Recommended: Samrai – Riddim Trax EP

At the heart of Swing Ting, a Manchester-based collective whose core members curate nights, deejay at night and create music, sit Deejay Samrai and Platt. The duo came together initially to form a function where they could play out a diverse range of bass-driven tracks, non-ironically, to a crowd of slaves to the rhythm. Since its birth in 2008, the crew has since garnered the most apt residents for their monthly parties, including Murlo and Joey B. As well as promoting and playing out, the pair has also released a splattering of tracks, including “Head Gone“, which features one of our favourite vocal hooks by Mr Fox (one that Murlo later twisted into this bombastic number). So evidently, within Swing Ting, there is a steadfast dedication to diversity and dancefloor, which provides the context needed to appreciate Samrai’s neat, four-track debut solo release: Riddim Trax.

Stream: Samrai – Let It Ride featuring Mr Fox (Niche ‘N’ Bump)

The clue’s in the name: the priority here is rhythm.

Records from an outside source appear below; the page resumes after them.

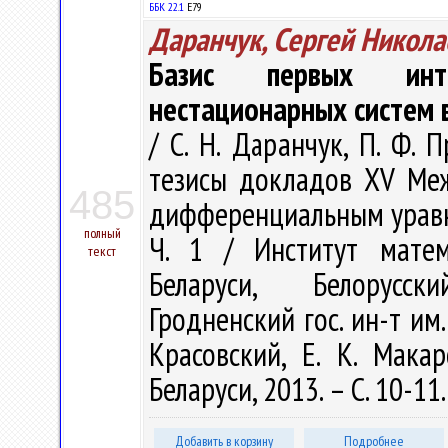
ББК 22.1
Е79
Даранчук, Сергей Никола
Базис первых инте
нестационарных систем
/ С. Н. Даранчук, П. Ф. 
тезисы докладов XV Ме
485
дифференциальным уравнени
полный
Ч. 1 / Институт мате
текст
Беларуси, Белорусск
Гродненский гос. ин-т им. 
Красовский, Е. К. Мак
Беларуси, 2013. – С. 10-11
Добавить в корзину
Подробнее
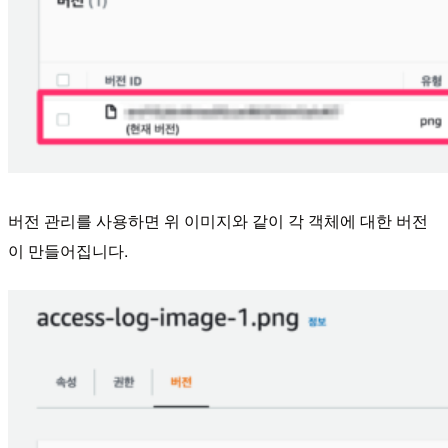
버전 관리를 사용하면 위 이미지와 같이 각 객체에 대한 버전
이 만들어집니다.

This is of course expected of the label, Niche ‘N’ Bump, which has always remained faithful to UK funky in its output. The record opens with “Let It Ride”, wherein a rumba-style beat gurgles and Mr Fox sings, soothing, “Music’s flowing, yeah yeah… Got me going, crazy…” This is not breakthrough lyricism but that’s the point. In true singjay style, Fox weaves another layer into the track’s soft, skippy rhythmical texture. The second, and final, number on the A-side is “Responsibility Riddim”. It’s an instrumental version of the previous track – again, proof of Samrai’s club-driven ethic. But its placement straight after the vocal mix is interesting because, in a clever bit of foreshadowing, it lets the listener know that the mood shifts when the record’s flipped. 

If the A-side is all bloom and breeze, the B-side is shards of ice and tarmac. In “Problematic Riddim”, four to the floor, militant snares march you onwards until you reach a contrastingly giggly climax, its trembling synths reminiscent of a Sega level-up skit. Samrai continues to tease us; starry bursts dissipate as soon as they arrive. Things take a step even more left of centre in the finale, “Concrete Riddim”, when we are exposed to the producer’s most angular, spasming track yet. Muted drum sounds are stalked by prolonged, alien synths while some weird speech is muffled at the back; a plate of sounds that’ll have drum and bass heads licking their lips. Bashment in groove but grimier in tone, it is a brutally and beautifully contorted track. But the regular “hey[s]!” keep you stomping. And that’s the goal.